[Exercise details]:
From the line containing "left_click(54, 434)" through the last line of the records below, output every line exactly as it appears, but leave out the pictures.
Data provided section start
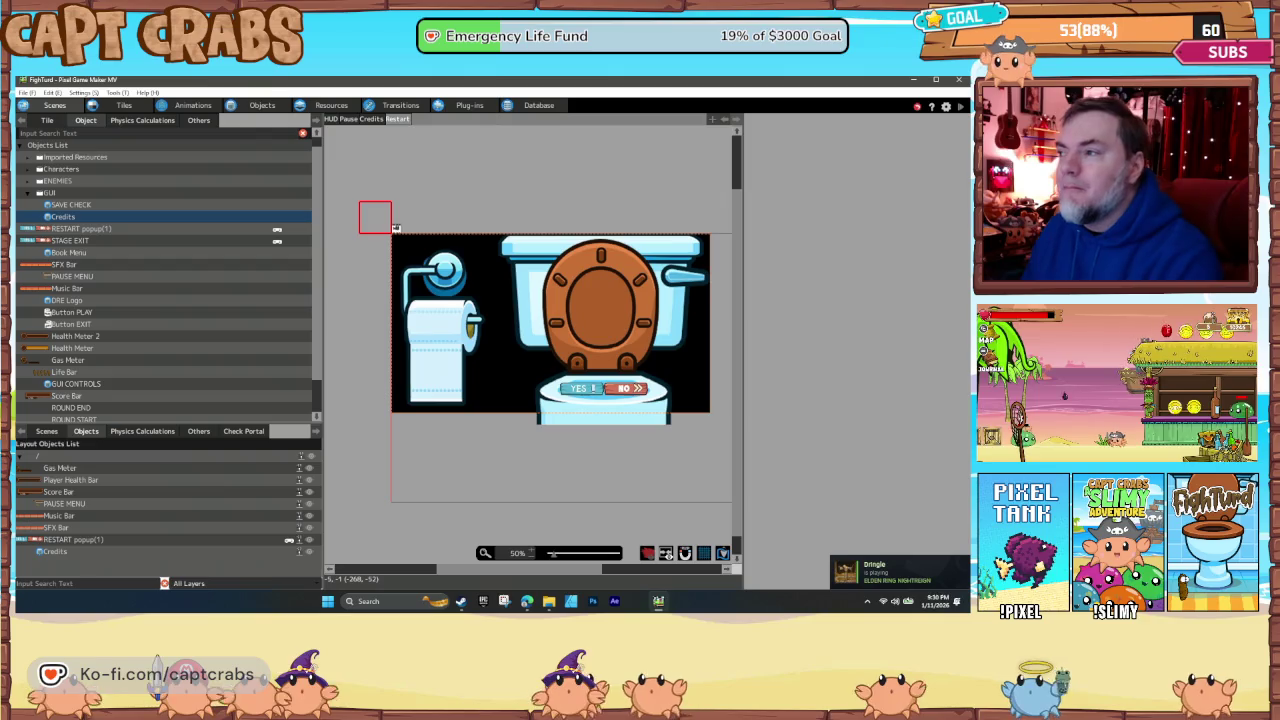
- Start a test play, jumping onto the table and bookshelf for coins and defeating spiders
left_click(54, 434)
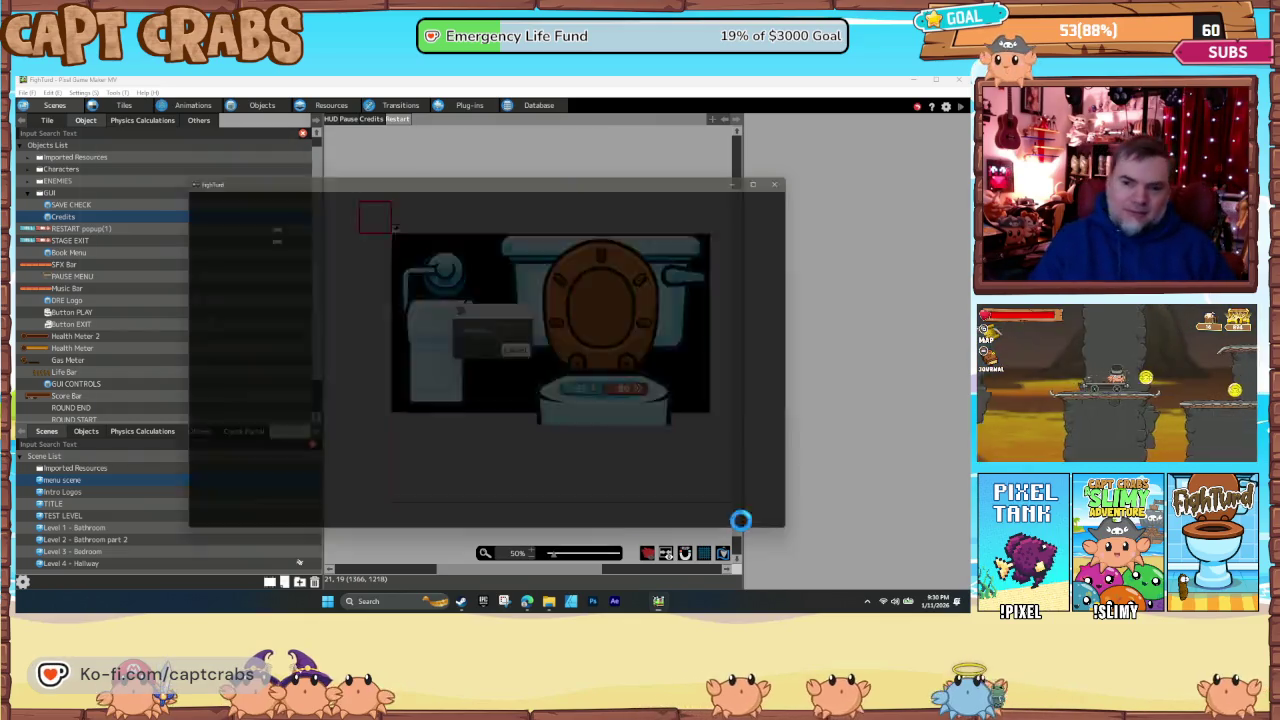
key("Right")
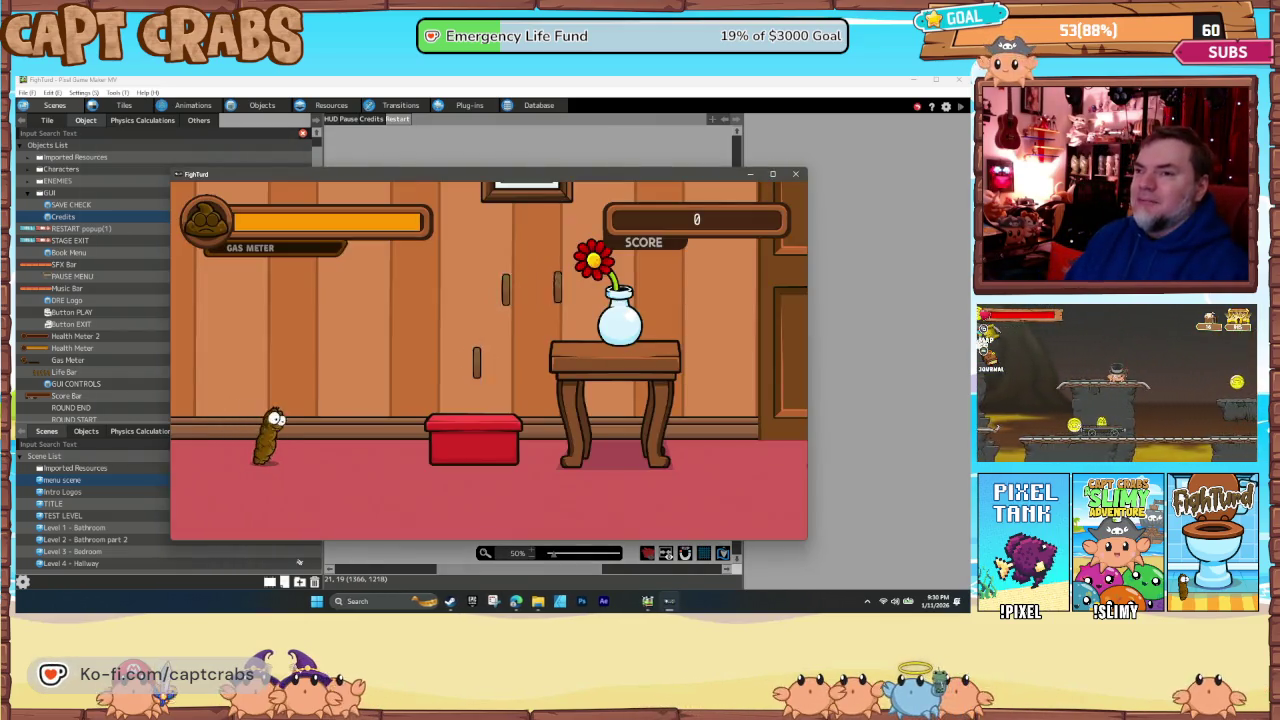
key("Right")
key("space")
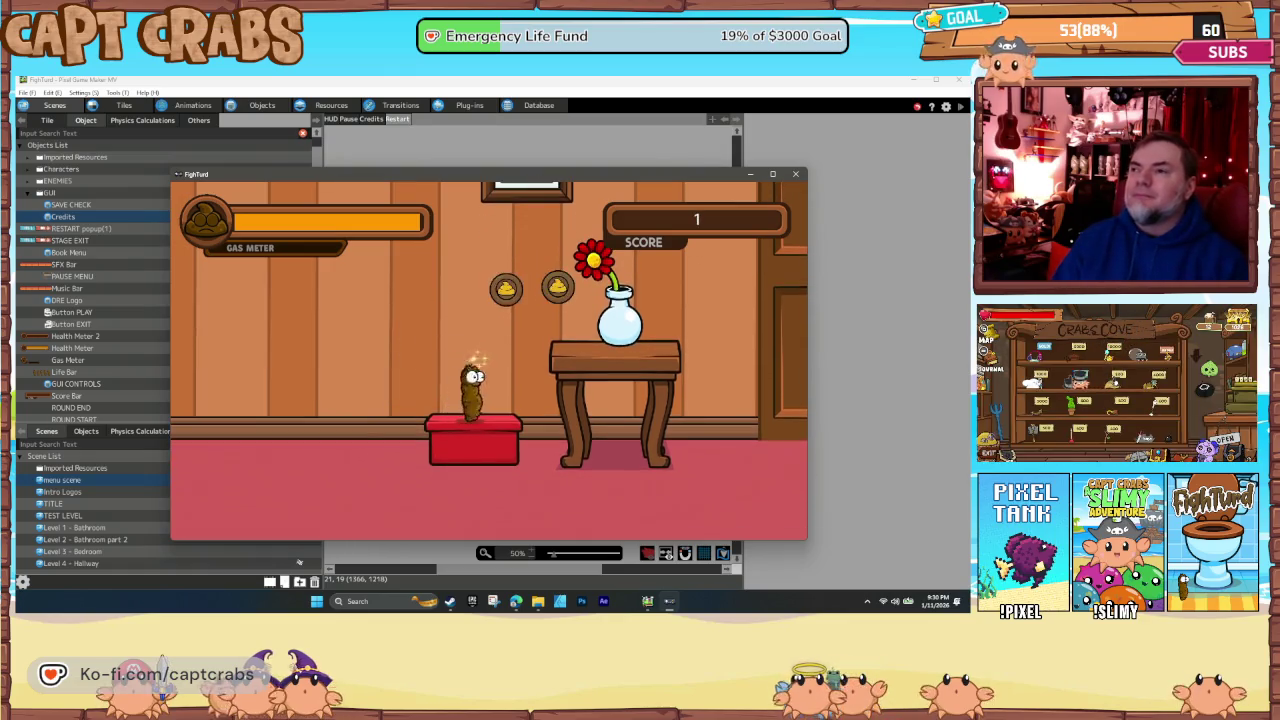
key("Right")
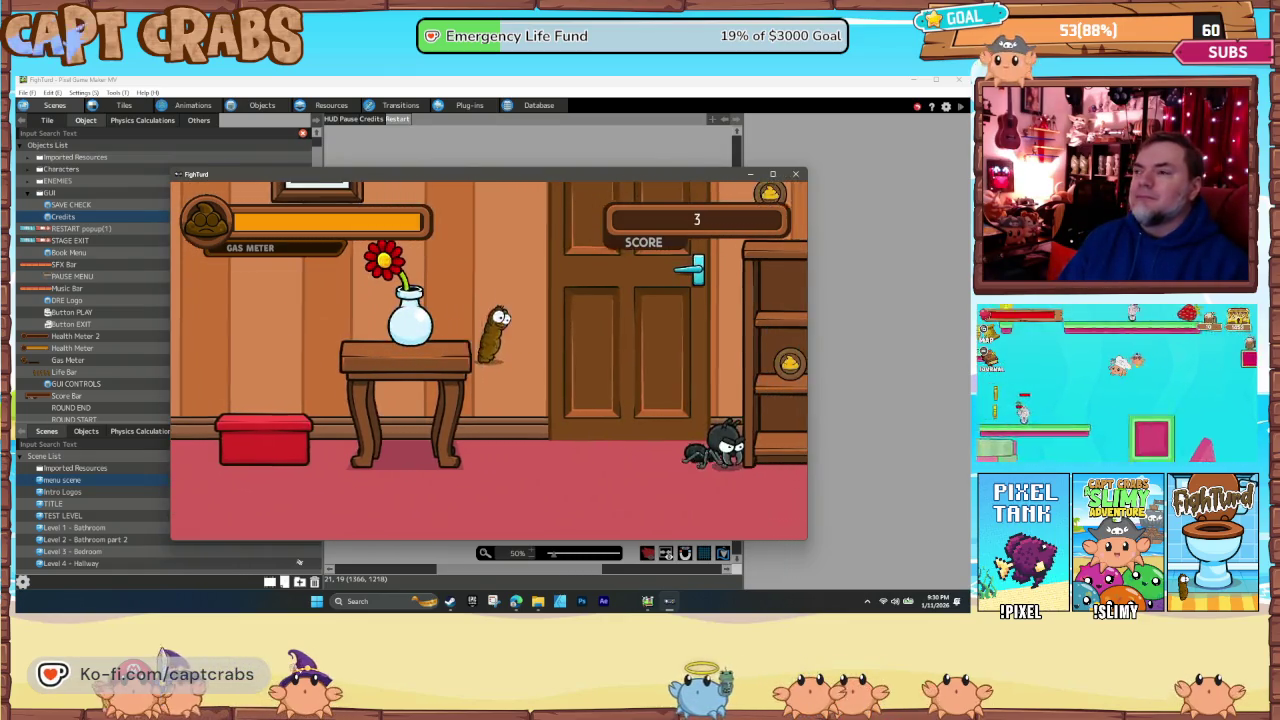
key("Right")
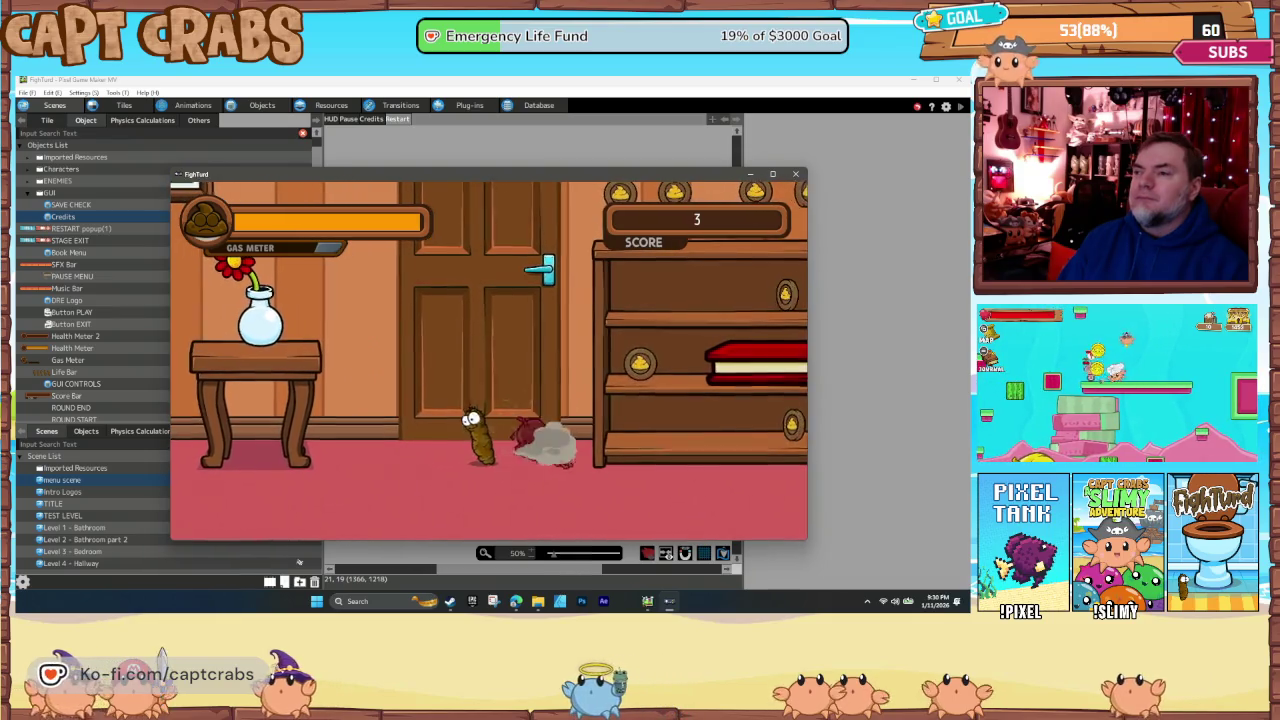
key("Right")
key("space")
Data provided section end
[Solution for this exercise]:
left_click(54, 434)
key("Right")
key("Right")
key("space")
key("Right")
key("Right")
key("Right")
key("space")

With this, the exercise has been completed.